====== Source material

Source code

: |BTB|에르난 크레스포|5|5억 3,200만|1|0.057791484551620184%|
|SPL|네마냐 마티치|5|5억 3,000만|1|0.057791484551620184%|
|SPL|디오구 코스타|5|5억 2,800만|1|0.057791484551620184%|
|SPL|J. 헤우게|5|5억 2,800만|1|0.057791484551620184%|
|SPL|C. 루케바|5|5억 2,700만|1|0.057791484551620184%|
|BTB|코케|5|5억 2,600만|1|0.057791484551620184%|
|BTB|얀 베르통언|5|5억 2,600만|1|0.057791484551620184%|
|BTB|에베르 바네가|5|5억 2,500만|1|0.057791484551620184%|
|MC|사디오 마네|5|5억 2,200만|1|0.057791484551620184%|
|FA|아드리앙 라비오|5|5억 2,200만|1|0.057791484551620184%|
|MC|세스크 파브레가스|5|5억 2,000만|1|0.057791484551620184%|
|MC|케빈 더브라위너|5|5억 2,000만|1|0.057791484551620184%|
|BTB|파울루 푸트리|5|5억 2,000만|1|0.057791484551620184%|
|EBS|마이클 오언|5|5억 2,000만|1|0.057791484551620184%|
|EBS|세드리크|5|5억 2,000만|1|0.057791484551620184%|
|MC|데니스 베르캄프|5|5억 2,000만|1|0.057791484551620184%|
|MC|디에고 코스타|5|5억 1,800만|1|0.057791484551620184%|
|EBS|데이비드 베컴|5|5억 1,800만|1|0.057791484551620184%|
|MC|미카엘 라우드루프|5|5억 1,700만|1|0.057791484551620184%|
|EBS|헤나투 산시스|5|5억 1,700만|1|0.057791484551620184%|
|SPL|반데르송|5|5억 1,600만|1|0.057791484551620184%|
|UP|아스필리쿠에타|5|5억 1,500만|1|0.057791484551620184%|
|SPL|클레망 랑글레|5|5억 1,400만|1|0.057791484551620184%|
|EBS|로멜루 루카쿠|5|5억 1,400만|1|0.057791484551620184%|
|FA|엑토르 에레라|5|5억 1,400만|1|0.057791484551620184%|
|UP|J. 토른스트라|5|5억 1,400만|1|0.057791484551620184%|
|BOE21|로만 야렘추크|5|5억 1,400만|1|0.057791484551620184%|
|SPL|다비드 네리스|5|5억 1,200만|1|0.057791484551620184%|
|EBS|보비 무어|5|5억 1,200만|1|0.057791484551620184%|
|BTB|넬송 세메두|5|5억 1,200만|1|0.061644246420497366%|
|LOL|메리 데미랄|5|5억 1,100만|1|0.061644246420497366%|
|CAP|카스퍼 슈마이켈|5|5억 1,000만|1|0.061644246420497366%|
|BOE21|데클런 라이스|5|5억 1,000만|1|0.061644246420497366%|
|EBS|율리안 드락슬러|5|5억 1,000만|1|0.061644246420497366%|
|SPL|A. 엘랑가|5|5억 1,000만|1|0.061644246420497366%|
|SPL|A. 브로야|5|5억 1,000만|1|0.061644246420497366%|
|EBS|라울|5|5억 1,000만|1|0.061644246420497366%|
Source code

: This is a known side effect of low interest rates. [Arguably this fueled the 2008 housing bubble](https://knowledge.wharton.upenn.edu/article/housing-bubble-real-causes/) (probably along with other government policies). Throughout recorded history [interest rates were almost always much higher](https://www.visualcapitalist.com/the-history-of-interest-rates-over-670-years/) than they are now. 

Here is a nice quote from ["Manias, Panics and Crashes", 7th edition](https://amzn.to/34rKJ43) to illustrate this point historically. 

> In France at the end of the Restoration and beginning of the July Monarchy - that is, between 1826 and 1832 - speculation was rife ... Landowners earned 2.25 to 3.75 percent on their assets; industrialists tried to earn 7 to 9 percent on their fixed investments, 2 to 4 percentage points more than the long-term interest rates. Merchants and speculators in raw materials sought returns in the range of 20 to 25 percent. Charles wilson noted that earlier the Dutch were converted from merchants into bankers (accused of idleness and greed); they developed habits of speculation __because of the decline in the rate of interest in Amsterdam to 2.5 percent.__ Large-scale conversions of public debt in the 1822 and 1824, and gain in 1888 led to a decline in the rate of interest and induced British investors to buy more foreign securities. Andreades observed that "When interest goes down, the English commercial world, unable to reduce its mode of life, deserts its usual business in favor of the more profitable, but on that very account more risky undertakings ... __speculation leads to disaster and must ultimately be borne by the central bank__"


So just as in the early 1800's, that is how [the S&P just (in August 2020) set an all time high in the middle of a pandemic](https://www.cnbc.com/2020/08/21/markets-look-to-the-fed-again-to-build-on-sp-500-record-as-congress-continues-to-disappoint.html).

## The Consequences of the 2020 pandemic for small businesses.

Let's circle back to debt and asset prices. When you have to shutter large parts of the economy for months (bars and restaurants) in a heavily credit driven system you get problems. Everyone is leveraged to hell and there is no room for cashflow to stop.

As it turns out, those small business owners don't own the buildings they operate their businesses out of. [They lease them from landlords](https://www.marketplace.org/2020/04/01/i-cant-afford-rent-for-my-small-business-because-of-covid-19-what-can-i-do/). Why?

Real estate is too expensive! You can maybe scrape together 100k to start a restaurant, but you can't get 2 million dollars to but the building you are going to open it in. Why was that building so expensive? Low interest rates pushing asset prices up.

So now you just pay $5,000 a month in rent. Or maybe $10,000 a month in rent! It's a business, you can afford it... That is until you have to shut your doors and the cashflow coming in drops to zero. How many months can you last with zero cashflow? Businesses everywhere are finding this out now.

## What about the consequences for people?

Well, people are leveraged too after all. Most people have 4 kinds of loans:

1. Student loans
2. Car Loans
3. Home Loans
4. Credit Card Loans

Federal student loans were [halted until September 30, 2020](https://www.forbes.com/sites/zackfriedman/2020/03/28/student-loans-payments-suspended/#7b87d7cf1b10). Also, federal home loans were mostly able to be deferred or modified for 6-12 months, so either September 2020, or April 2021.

============

Where a line above holds the string "leveraged", show that line.

Let's circle back to debt and asset prices. When you have to shutter large parts of the economy for months (bars and restaurants) in a heavily credit driven system you get problems. Everyone is leveraged to hell and there is no room for cashflow to stop.
Well, people are leveraged too after all. Most people have 4 kinds of loans:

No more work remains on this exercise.